Le chef-d'œuvre de la sculptrice française Camille Claudel (1864-1943), La Valse, exposé dans différents tirages et dans des versions réalisées en divers matériaux à partir de 1893, montre deux corps si fluides que l'artiste Kiki Smith les décrit dans un essai du catalogue de l’exposition comme se déplaçant l'un vers l'autre tels des « algues ancrées sous l'eau ».
Cette œuvre a été exposée dans un musée américain pour la dernière fois en 2005, lors de l'exposition « Camille Claudel and Rodin : Fateful Encounter » au Detroit Institute of Arts. C’est l'une des pièces majeures présentées dans la rétrospective Camille Claudel à l'Art Institute of Chicago, dont le parti pris est de mettre en lumière une sculptrice visionnaire à part entière et remarquablement pragmatique, rompant ainsi avec le prisme de lecture habituel de l’influence du puissant sculpteur masculin.

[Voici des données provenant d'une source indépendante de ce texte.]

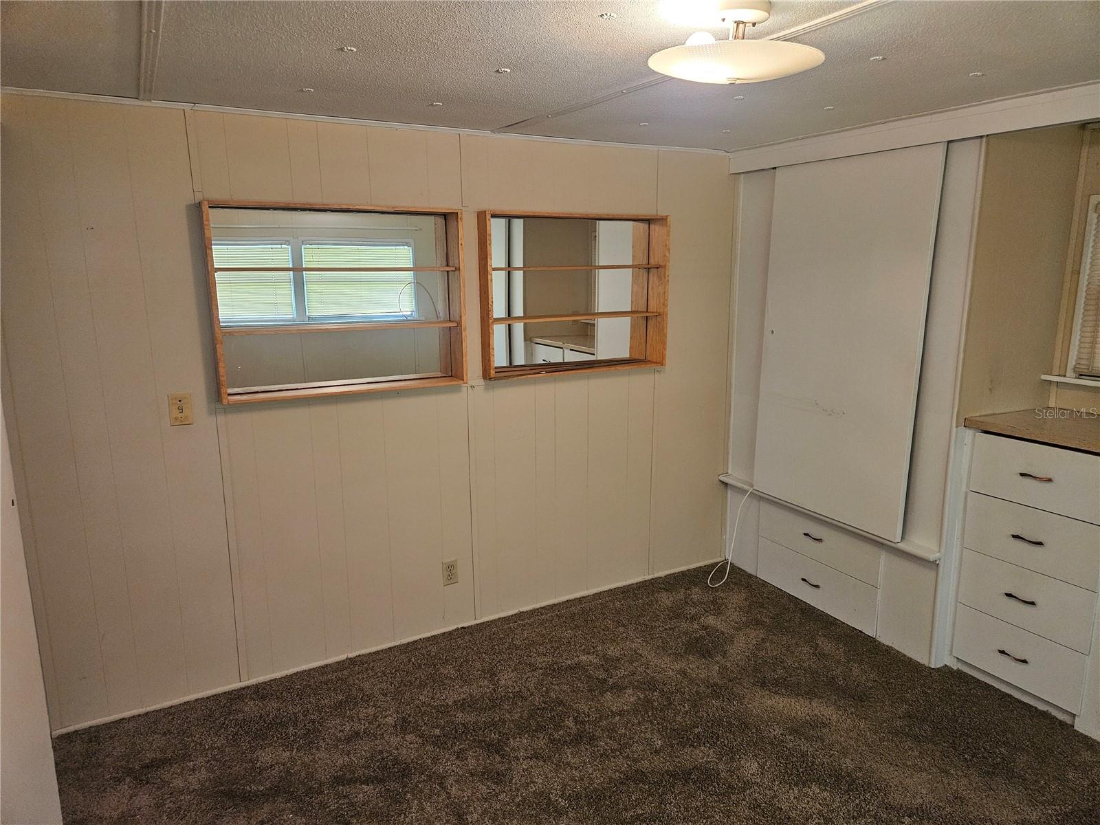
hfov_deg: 73.9
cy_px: 412
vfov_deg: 58.9
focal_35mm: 23
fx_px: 731
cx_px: 550
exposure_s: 1/120
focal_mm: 5.4
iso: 640
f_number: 1.8
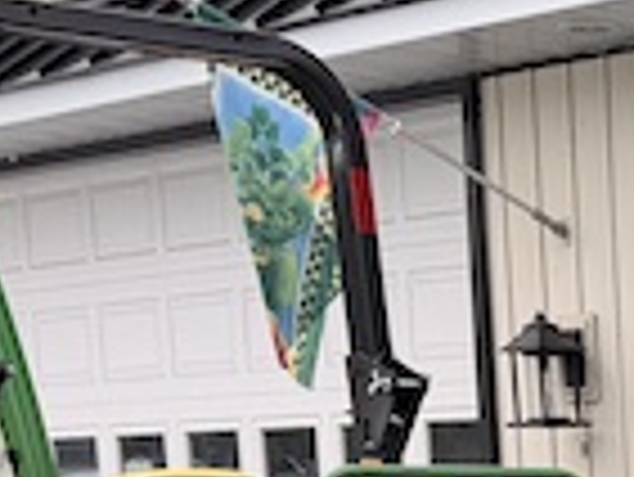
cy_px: 1008
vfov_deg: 10.0
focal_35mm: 136
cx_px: 1160
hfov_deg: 13.0
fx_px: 2493
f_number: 1.78
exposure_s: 1/2611
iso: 80
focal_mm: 6.76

Cet objectif est certes difficile à atteindre, Auguste Rodin ayant été le professeur, le collaborateur et l'amant de Camille Claudel avant son internement psychiatrique – de surcroît, il surpasse tous les sculpteurs de l'époque. « Rodin est incontournable », constate Emerson Bowyer, conservateur de la peinture et de la sculpture européenne au Art Institute of Chicago et co-commissaire de l'exposition avec Anne-Lise Desmas du Getty Museum de Los Angeles, où l'exposition voyagera ensuite. « Et peut-être avons-nous été un peu artificiels dans notre approche en essayant de l'exclure autant que possible », reconnaît-il, expliquant qu'il s'agit d'une « décision très concertée » pour contrebalancer les récits biographiques salaces (y compris le film réalisé en 1988 par Bruno Nuytten avec Isabelle Adjani) qui éclipsent si souvent son travail.
Cette nouvelle exposition présente 55 œuvres de Camille Claudel, réunissant des pièces de grand format telle que L'Âge mûr (vers 1902), prêtée par le musée d'Orsay, à Paris ; quatre versions de La Valse (notamment le bronze d'Allioli récemment redécouvert) ; ou encore de minuscules figurines de femmes dans des scènes de la vie quotidienne, comme Les Causeuses. « Elles peuvent évoquer des objets d'art décoratif et sont très petites, mais elles sont très convaincantes sur le plan émotionnel », commente Anne-Lise Desmas. Certaines représentent des scènes devant une cheminée, avec des ampoules rouges pour évoquer les flammes – l'une d'entre elles est éclairée pour l'exposition de Chicago. Seules trois œuvres de Rodin figurent dans l’exposition, démontrant l'influence mutuelle des deux artistes.
L'exposition s'appuie sur les recherches récentes menées en France sur Camille Claudel, notamment la publication de ses catalogues raisonnés et de ses lettres. Les commissaires ne se sont pas contentés de solliciter les spécialistes habituels mais ont invité « une jeune génération de chercheurs à travailler avec [eux] sur le catalogue », explique Anne-Lise Desmas. « Nous étions à la recherche de points de vue et d'apports nouveaux », ajoute-t-elle. Le catalogue comprend un essai de Kiki Smith et une sélection de lettres, dont beaucoup sont publiées en anglais pour la première fois.
Ces lettres révèlent une artiste qui, bénéficiant d'un certain soutien critique mais avec des revenus sans aucune mesure avec ceux de ses homologues masculins, a fait des tentatives courageuses – et parfois désespérées – pour obtenir les ventes et les commandes nécessaires au financement de sculptures de grande envergure. Un échange avec un fonctionnaire français nommé Léon Bourgeois est particulièrement poignant, alors que Camille Claudel cherche à récupérer les 1 500 francs restants pour sa commande de L'Âge mûr. En plus d'une lettre d'imploration de sa part, le catalogue en publie une autre, signée cette fois de son père, fonctionnaire. Mais « l'écriture indique que c'est Camille qui a écrit la lettre », notent les éditeurs, démontrant les difficultés auxquelles elle a dû faire face pour survivre dans un milieu dominé par les hommes.
« Camille Claudel », Art Institute of Chicago, 7 octobre 2023-19 février 2024 ; Getty Center, Los Angeles, 2 avril-21 juillet 2024.